Focused on sustainable and long-term value creation, the Group continues to work with the twin objectives of further deleveraging and looking at opportunities to expand and grow. The Group’s core strength lies in mega-scale infrastructure project execution capabilities and infrastructure is increasingly becoming central to India’s growth.

Even the Hindenburg report failed to dent his reputation as an industrialist whose business acumen has helped to modernize India. The investors’ confidence that took a hit after the Hindenburg report got a boost after investments by big names like GQG’s Rajiv Jain.

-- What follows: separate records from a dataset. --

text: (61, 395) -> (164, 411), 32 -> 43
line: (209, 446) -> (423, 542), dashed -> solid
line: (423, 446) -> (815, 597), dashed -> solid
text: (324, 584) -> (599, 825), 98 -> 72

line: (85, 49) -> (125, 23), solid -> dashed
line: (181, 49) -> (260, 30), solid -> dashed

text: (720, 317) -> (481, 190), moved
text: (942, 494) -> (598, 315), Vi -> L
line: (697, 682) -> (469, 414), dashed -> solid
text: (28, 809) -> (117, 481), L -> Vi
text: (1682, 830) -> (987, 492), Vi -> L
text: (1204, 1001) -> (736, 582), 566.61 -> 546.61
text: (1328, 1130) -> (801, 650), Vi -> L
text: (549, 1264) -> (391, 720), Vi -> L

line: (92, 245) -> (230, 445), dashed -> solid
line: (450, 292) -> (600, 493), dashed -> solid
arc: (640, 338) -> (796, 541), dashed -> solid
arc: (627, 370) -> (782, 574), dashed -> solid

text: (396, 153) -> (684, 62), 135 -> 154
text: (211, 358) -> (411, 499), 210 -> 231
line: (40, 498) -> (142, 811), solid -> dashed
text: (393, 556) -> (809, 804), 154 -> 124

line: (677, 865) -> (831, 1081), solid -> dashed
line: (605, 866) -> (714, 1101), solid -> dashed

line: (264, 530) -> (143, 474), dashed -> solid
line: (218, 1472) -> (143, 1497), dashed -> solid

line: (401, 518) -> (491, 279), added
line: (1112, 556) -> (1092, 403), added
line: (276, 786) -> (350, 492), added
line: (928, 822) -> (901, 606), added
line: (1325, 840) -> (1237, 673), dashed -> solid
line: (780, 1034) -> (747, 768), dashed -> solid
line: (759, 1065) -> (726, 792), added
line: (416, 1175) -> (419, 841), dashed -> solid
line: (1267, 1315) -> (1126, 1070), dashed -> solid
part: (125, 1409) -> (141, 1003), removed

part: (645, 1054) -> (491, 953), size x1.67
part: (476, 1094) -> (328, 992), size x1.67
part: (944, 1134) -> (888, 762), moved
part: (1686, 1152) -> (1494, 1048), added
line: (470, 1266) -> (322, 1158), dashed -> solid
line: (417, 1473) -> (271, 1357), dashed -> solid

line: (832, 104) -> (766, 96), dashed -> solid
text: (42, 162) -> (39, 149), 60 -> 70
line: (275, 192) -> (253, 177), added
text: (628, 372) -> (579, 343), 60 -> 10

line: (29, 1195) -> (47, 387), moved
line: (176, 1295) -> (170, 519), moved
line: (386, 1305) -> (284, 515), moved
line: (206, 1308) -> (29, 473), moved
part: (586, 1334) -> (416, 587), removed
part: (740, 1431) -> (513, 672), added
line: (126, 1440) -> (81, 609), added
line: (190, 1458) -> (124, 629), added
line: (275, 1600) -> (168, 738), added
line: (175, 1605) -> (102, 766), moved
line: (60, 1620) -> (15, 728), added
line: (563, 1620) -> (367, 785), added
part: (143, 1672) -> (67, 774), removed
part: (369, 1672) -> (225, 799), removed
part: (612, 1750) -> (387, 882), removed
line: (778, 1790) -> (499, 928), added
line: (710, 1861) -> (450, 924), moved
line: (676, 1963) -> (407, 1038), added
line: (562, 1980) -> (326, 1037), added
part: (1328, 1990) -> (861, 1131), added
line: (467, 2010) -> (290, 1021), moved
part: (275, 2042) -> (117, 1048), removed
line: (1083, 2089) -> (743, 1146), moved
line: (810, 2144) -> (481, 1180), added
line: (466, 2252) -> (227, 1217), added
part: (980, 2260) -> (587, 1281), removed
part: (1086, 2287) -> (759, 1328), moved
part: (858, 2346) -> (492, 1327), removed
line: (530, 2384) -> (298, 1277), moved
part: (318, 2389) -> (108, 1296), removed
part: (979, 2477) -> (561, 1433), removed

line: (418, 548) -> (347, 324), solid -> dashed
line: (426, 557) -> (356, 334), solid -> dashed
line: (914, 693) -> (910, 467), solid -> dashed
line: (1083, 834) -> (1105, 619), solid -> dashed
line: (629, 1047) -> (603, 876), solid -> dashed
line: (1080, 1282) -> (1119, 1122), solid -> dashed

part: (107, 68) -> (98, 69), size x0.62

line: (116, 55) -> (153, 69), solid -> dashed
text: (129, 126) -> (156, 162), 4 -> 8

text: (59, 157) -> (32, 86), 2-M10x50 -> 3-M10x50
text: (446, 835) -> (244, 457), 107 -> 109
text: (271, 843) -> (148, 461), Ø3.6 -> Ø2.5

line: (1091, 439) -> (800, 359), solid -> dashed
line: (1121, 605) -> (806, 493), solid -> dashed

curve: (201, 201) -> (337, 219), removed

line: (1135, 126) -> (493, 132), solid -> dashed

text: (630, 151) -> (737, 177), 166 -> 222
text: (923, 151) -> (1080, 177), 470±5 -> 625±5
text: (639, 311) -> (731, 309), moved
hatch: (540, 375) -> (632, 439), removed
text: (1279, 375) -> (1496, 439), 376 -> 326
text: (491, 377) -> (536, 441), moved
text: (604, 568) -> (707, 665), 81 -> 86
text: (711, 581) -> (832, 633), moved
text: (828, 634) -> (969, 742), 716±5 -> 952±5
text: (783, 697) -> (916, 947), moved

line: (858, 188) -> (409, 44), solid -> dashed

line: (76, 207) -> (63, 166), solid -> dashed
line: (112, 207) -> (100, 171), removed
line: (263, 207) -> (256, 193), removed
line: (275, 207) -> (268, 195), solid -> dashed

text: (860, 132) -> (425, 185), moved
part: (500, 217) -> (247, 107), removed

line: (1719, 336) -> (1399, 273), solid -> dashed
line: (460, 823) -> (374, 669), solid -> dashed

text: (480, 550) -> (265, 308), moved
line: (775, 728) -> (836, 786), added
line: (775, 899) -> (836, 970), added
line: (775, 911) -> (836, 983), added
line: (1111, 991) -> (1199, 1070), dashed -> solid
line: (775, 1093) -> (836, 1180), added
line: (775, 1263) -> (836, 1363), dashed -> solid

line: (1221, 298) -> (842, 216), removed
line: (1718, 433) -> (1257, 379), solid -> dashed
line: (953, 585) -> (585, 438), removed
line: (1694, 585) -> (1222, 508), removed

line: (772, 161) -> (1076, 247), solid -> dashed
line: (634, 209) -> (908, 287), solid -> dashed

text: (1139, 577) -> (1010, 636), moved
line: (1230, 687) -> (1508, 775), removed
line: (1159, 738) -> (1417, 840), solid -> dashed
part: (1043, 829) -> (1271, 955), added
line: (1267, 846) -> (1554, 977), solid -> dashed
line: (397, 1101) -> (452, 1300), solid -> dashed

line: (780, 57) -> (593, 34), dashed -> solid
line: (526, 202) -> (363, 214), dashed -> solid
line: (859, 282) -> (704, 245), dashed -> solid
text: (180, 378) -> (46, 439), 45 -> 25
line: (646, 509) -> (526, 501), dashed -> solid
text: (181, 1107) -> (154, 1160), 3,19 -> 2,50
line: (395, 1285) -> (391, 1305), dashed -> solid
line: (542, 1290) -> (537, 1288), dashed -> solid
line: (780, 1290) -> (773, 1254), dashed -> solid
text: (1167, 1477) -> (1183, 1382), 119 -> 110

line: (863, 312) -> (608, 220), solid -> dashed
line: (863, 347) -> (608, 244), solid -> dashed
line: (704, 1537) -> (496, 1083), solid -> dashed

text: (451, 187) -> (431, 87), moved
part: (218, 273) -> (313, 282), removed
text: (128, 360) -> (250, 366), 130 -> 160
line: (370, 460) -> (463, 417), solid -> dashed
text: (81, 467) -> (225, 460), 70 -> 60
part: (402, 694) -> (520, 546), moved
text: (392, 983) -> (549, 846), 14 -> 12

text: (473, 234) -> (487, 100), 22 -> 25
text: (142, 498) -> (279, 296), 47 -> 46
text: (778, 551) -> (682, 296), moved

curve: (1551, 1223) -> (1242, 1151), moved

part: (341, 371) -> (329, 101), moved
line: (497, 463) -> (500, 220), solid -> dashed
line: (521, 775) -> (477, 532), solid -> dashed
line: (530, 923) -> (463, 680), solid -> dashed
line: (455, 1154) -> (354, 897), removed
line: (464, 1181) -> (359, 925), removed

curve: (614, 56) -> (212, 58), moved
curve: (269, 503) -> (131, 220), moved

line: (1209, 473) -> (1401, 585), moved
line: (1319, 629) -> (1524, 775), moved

On his investment in the Adani Group, Jain had said in an interview with The Australian Financial Review that it was a safe bet because the conglomerate is irreplaceable as about 25 per cent of India’s air traffic passes through their airports and 25 to 40 per cent of India’s cargo volume goes through their ports.

In his message to shareholders in July this year, Adani said, Our balance sheet, assets, and operating cash flows continue to get stronger and are now healthier than ever before. The Group’s strategy has always been to align itself with the Indian growth story, irrespective of who is in power at the Centre, and this has positioned us very strongly for future growth.

The banking partners continue to remain aligned with this and look at us as a long-term partner in this journey. Our infrastructure assets generate stable revenues and contribute over four-fifth of the group’s Ebitda.